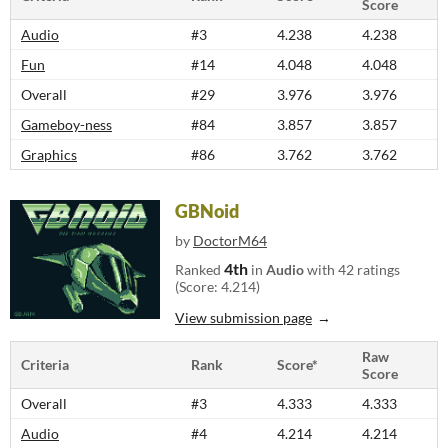
Score
Audio
#3
4.238
4.238
Fun
#14
4.048
4.048
Overall
#29
3.976
3.976
Gameboy-ness
#84
3.857
3.857
Graphics
#86
3.762
3.762
GBNoid
by
DoctorM64
4th
Ranked
in
Audio
with 42 ratings
(Score: 4.214)
View submission page
Raw
Criteria
Rank
Score*
Score
Overall
#3
4.333
4.333
Audio
#4
4.214
4.214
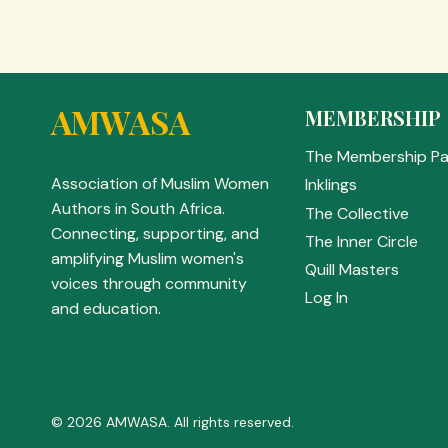
AMWASA
MEMBERSHIP
The Membership P
Association of Muslim Women
Inklings
Authors in South Africa.
The Collective
Connecting, supporting, and
The Inner Circle
amplifying Muslim women's
Quill Masters
voices through community
Log In
and education.
© 2026 AMWASA. All rights reserved.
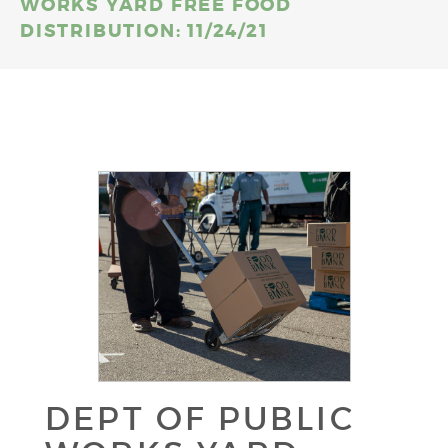
WORKS YARD FREE FOOD
DISTRIBUTION: 11/24/21
DEPT OF PUBLIC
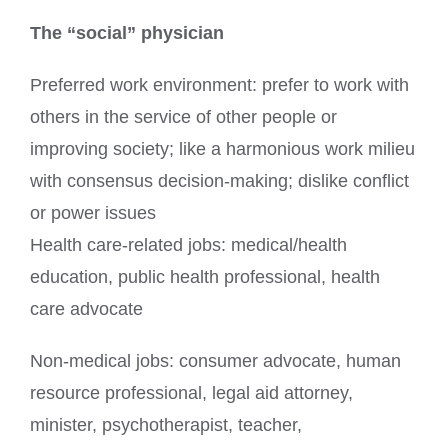
The “social” physician
Preferred work environment: prefer to work with
others in the service of other people or
improving society; like a harmonious work milieu
with consensus decision-making; dislike conflict
or power issues
Health care-related jobs: medical/health
education, public health professional, health
care advocate
Non-medical jobs: consumer advocate, human
resource professional, legal aid attorney,
minister, psychotherapist, teacher,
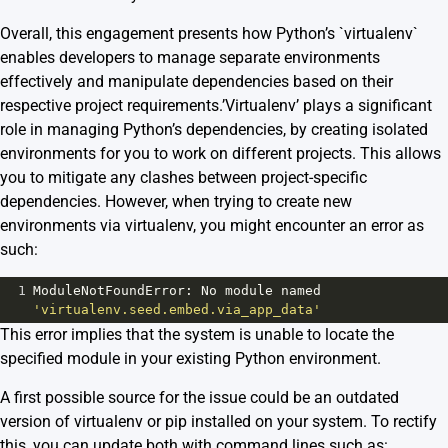
Overall, this engagement presents how Python’s `virtualenv`
enables developers to manage separate environments
effectively and manipulate dependencies based on their
respective project requirements.’Virtualenv’ plays a significant
role in managing Python’s dependencies, by creating isolated
environments for you to work on different projects. This allows
you to mitigate any clashes between project-specific
dependencies. However, when trying to create new
environments via virtualenv, you might encounter an error as
such:
1
ModuleNotFoundError
: 
No
module
named
'virtualenv.seed.embed.via_app_data'
This error implies that the system is unable to locate the
specified module in your existing Python environment.
A first possible source for the issue could be an outdated
version of virtualenv or pip installed on your system. To rectify
this, you can update both with command lines such as:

What to work on:
Set the listing down exactly, without its pictures.

Answer for this exercise:
Score
Audio
#3
4.238
4.238
Fun
#14
4.048
4.048
Overall
#29
3.976
3.976
Gameboy-ness
#84
3.857
3.857
Graphics
#86
3.762
3.762
GBNoid
by
DoctorM64
4th
Ranked
in
Audio
with 42 ratings
(Score: 4.214)
View submission page
Raw
Criteria
Rank
Score*
Score
Overall
#3
4.333
4.333
Audio
#4
4.214
4.214
AMWASA
MEMBERSHIP
The Membership P
Association of Muslim Women
Inklings
Authors in South Africa.
The Collective
Connecting, supporting, and
The Inner Circle
amplifying Muslim women's
Quill Masters
voices through community
Log In
and education.
© 2026 AMWASA. All rights reserved.
WORKS YARD FREE FOOD
DISTRIBUTION: 11/24/21
DEPT OF PUBLIC
The “social” physician
Preferred work environment: prefer to work with
others in the service of other people or
improving society; like a harmonious work milieu
with consensus decision-making; dislike conflict
or power issues
Health care-related jobs: medical/health
education, public health professional, health
care advocate
Non-medical jobs: consumer advocate, human
resource professional, legal aid attorney,
minister, psychotherapist, teacher,
Overall, this engagement presents how Python’s `virtualenv`
enables developers to manage separate environments
effectively and manipulate dependencies based on their
respective project requirements.’Virtualenv’ plays a significant
role in managing Python’s dependencies, by creating isolated
environments for you to work on different projects. This allows
you to mitigate any clashes between project-specific
dependencies. However, when trying to create new
environments via virtualenv, you might encounter an error as
such:
1
ModuleNotFoundError
: 
No
module
named
'virtualenv.seed.embed.via_app_data'
This error implies that the system is unable to locate the
specified module in your existing Python environment.
A first possible source for the issue could be an outdated
version of virtualenv or pip installed on your system. To rectify
this, you can update both with command lines such as:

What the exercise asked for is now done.